Liturgy have once again crafted a coherent album-length suite of music, but this time they've remembered to make actual songs too. Opener "HAJJ" sculpts what sounds like a cassette tape on fast-forward into repeatedly cresting waves before tumbling into the song's core. It's the musical equivalent of a mass cavalry charge, with only the briefest room for air when cycling through Don Caballero/Battles guitar riffs, or when a vocal chant wavers in the background like a sixties idyll of Hawaii. "Virginity" even raises a smile with a library music worthy harp glissando before plummeting straight into full black action soaked in echoing room ambience. There was a fair question to be asked whether Hunt-Hendrix was spreading himself too thinly given recent months have seen his first gallery exhibition, PERICHORESIS, the premiere of opera Apparition of the Eternal Church, now a full Liturgy album too. The answer seems to be that the guy is on an inspired tear.

Electronic glitches have been incorporated into every song, and they're irksome in the same way as disc-rot or vinyl scratches. Being generous, however, it does add something. Most extreme music in the black metal vein becomes numbing through constant pounding within relatively conventional structures. Liturgy uses these irritating jitters to set your teeth on edge before flinging you straight back into their assault. The result pauses so one can't become indifferent to the riff-rhythm-and-scream, but pauses that ratchet up the tension rather than relieving it. Of course, the glitching is still as annoying as hell. The band's use of electronic technology bears smoother fruit on interludes "Exaco I", "Exaco II", and "Exaco III". Each foregrounds an acoustic instrument then augments it, whether slurring the performance, underpinning it with samples, or blowing the sound up into something larger.

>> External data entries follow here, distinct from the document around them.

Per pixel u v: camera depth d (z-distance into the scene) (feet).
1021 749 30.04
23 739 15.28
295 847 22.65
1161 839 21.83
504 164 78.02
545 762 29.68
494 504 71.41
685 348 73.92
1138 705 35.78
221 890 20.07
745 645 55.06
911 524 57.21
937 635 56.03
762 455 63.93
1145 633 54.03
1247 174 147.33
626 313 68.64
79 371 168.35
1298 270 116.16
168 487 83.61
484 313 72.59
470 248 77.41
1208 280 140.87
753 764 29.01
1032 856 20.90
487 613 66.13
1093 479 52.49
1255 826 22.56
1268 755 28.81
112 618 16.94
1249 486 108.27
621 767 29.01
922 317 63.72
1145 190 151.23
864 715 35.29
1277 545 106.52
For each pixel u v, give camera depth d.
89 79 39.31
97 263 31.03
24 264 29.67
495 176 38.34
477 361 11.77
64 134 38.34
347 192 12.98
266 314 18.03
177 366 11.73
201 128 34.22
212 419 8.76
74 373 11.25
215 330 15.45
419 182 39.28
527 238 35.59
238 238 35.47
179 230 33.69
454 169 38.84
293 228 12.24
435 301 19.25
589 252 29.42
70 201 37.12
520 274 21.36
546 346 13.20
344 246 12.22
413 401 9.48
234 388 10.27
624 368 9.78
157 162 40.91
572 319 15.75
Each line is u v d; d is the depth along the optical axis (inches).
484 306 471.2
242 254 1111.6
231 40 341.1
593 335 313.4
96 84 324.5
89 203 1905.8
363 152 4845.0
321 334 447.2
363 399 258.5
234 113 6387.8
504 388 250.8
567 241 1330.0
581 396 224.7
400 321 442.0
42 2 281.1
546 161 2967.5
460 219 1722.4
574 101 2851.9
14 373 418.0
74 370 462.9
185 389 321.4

Attention has been drawn to Liturgy's lineup changes given a change in personnel can often yield freshness, or collapse previous greatness. Drummer Leo Didkovsky and bassist Tia Vincent-Clark fill spaces left by the departure of Greg Fox and Tyler Dusenbury, respectively, and do so without raising a single doubt about their impressive talents. By the same virtue, however, the questions asked of Liturgy have never been about instrumental competence, it's mostly about compositional decisions. It's a relief that H.A.Q.Q. can teeter on the brink of disaster over and again, then flip each song into a triumph. On "God of Love", there's a disappointing pastiche of orchestral soundtrack music that sounds like somber themes you've heard a dozen times but, just as you start to lose interest, the band smash into the most aggressive attack found anywhere on the album. It's breathtaking how hard they push, every motion is impossibly up-Up-UP through treble-heavy, arm-aching strumming, before finally it breaks into a freer period of off-kilter switches between alternating riffs.

A similar threat of failure is visible on the title track "HAQQ", which spends its first minute patenting the new genre of "Transylvanian sea shanty" before, thankfully, the guitars kick in. There are so many intriguing ideas at work. The loop deployed partway through is the only stand-out use of electronic effects on the main songs. A back-forth choral harmony is pitched against Hunt-Hendrix's screams though this vocal layering is mostly crushed under the instrumental howl. Bernard Gann's fingering is nimble and erudite. The piano and bell outro is a beautiful payoff delivering the listener into ". . . .", which is the culmination of the "Exaco" suite before a solo guitar burns everything to cinders.